Ms. Charters does her best work when she goes by the numbers and discusses, as she presumably had with him in person at a point in the 1960s close enough to his early death to be definitive estimate by and of him, his various troubles trying to be a published paid serious writer, and to be taken seriously by the literary establishment. The fate of On The Road which after all is about his and Neal Cassady’s various cross-country trips, drug and alcohol highs, partying, women grabbed in the late 1940s and not published until 1957 is indicative of the gap between what Kerouac thought was his due and what the finicky publishing world thought about him.
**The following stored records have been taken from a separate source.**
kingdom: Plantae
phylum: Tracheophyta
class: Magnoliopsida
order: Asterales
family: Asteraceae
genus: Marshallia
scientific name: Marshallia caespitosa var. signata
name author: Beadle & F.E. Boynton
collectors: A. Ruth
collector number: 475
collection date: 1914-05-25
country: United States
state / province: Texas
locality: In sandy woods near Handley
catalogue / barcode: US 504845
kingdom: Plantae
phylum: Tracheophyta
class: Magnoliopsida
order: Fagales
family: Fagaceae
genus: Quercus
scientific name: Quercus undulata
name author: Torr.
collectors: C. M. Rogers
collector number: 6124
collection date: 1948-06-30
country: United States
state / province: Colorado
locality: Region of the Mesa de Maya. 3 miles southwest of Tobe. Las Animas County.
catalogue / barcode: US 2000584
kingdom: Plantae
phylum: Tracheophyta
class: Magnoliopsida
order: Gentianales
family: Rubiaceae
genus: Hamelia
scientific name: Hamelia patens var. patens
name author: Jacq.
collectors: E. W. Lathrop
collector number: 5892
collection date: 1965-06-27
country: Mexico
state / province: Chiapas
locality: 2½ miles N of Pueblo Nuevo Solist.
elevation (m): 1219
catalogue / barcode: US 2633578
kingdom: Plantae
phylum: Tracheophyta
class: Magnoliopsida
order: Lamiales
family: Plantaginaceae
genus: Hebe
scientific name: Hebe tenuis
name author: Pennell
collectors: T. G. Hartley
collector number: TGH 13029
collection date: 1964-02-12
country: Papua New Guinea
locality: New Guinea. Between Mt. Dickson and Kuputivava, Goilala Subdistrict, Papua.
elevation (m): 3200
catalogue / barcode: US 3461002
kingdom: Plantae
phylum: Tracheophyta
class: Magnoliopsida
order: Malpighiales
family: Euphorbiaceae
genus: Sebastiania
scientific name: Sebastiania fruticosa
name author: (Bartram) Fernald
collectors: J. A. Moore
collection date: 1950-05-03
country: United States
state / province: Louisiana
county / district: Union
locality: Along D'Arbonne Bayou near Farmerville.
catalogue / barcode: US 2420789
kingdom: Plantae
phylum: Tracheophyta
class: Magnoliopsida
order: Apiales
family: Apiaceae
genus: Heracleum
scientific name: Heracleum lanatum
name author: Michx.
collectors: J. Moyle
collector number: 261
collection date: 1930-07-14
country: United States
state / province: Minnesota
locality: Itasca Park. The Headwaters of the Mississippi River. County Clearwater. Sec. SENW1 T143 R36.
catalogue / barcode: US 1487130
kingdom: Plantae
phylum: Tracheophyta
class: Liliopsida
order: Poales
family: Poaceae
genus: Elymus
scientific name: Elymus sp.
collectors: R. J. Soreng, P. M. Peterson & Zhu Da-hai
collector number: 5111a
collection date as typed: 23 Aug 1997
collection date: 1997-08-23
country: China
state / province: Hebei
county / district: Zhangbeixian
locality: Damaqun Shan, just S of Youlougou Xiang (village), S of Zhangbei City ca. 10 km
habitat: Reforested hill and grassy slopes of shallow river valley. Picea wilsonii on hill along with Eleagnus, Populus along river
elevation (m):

Of course after he became a best-seller, had his “fifteen minutes of fame plus fifty plus years” getting his work published was the least of his problems.

While he was to write some more things after he became famous there is a real sense that he ran out of steam. And as Ms. Charter’s extended chapters on the creation of the short novel Big Sur about his increasing alcohol and drug problems and breakdowns highlight those problems and the problem of fame itself got the better of him. Although no way can you consider Jack Kerouac a one-note literary Johnny.          

My suggestion to the millennials-after you read On The Road - is to read this something of an early definitive biography (with lots of good notes at the end about Ms. Charter’s sources for various opinions and questions of fact) to get a feel for what it was like to be there at the creation of the big jail-break “beat” minute which spawned your parents, or ouch, grandparents “hippie” minute. While other later biographies have been produced, especially around the fiftieth anniversary of the publication of On The Road in 2007, this is the one to check out first.